• [Text under study]:
• • •
But by your logic I should have deduced access already through some other means? Presumably by driving around parcels, asking landowners, etc.?

Also the idea that there are "secret" spots anymore is complete hogwash. That notion went out the window a few years ago with the advent of digital scouting and readily available topo maps. OnX and the like only accelerated that trend. And anyone who has hunted any amount of public land knows that there are no "secrets", only places people are willing or unwilling to go. 

Heck point me to the most remote location you can find in the Pigeon and I bet I can walk there and find a couple empty cans of busch and an old popup blind.


----------



## shaffe48b (Oct 22, 2019)

Lazy to what extent you aren't contacting the counties and getting the platt books and pooring over them. Personally, i don't see much distinction between an app being lazy and a book being hard working but you know how people can be.

Lazy to what extent you are just hunting public land vs knocking on doors and asking permission. As many of us have experienced, land owners like controlling what is going on in the area and would rather you ask their permission to hunt the area even if it's mostly public. These desires being unrealistic don't make them uncommon.

Lazy finally because you can do it from your couch vs scout in person. But you'll never figure out land boundaries in person because some are marked poorly and in other cases incorectly to make public land appear private. There's also aspects of the topography that you'll struggle to grasp from on the ground.


----------



## brdhntr (Oct 1, 2003)

shaffe48b said:


> Lazy to what extent you aren't contacting the counties and getting the platt books and pooring over them. Personally, i don't see much distinction between an app being lazy and a book being hard working but you know how people can be.


Many of these are not marked on the platt maps or anything else that is accessible by the general public. If you are using a platt map as your sole proof you have a right to be somewhere, you better be darn sure about it.
I know of more than a few of these, and the landowners will confront you if you try to use it. In one case, I know the family, so they don't bother. In another it took an actual visit from an officer at which point the No Tresspassing signs were removed. 

From the article:" Often, those documents are kept in some dusty file in a government office, where the public has no simple way to know about them." They aren't accessible unless you know who has them, and if that person even remembers they are there, and is willing to look for them if you know who to ask. To call wanting this stuff available in form a that anyone can use to be "lazy" is just ridiculous.
• • •
• [Requirement]: Continue the forum thread about hunting access to public land and plat maps, starting after its final post.

• [Provided data]:
• • •
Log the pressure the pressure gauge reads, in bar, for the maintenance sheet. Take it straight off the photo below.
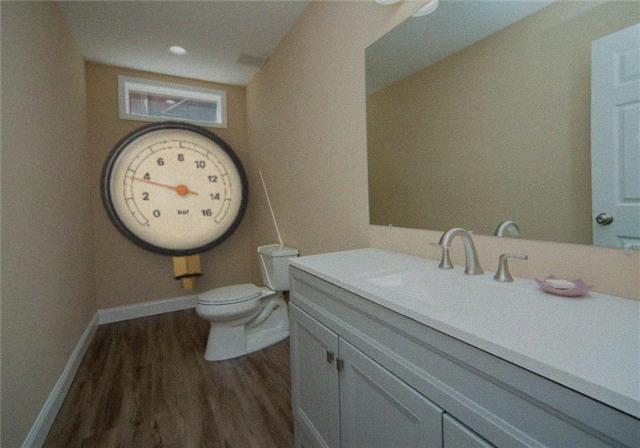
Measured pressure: 3.5 bar
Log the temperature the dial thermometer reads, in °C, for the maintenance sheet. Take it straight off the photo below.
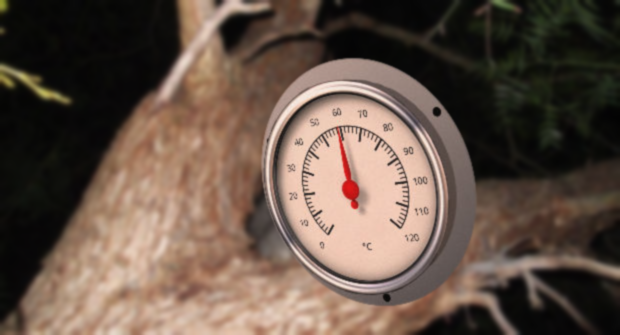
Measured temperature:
• • •
• [Answer for the task]:
----------



## wannabeup (Aug 16, 2006)

Grinnell said:


> Nothing compares to time in woods wandering with a dog eared delorme on the dash


My delorme and michigan outdoor map books are full of circles, x's, and notation lines. The pages of kent, newago, and lake counties have long ago become seperated from over use. Marquette and baraga counties are barely hanging on.


----------



## jiggin is livin (Jan 7, 2011)

Wouldn't it just be easier if Michigan was like other States, where you could cross private property to access public land, as long as you didn't stop to hunt or fish the private....


----------



## DirtySteve (Apr 9, 2006)

jiggin is livin said:


> Wouldn't it just be easier if Michigan was like other States, where you could cross private property to access public land, as long as you didn't stop to hunt or fish the private....


Are many states like that? I assumed not but i really wouldnt know. I watch hunting shows like randy newberg or THP. They are usually asking permission using onx to track down a landowner.....or on more than one occasion i have seen newberg helicopter into a piece of landlocked public land.


----------



## jiggin is livin (Jan 7, 2011)

DirtySteve said:


> Are many states like that? I assumed not but i really wouldnt know. I watch hunting shows like randy newberg or THP. They are usually asking permission using onx to track down a landowner.....or on more than one occasion i have seen newberg helicopter into a piece of landlocked public land.


honestly, I am not sure how many are. I was being slightly sarcastic.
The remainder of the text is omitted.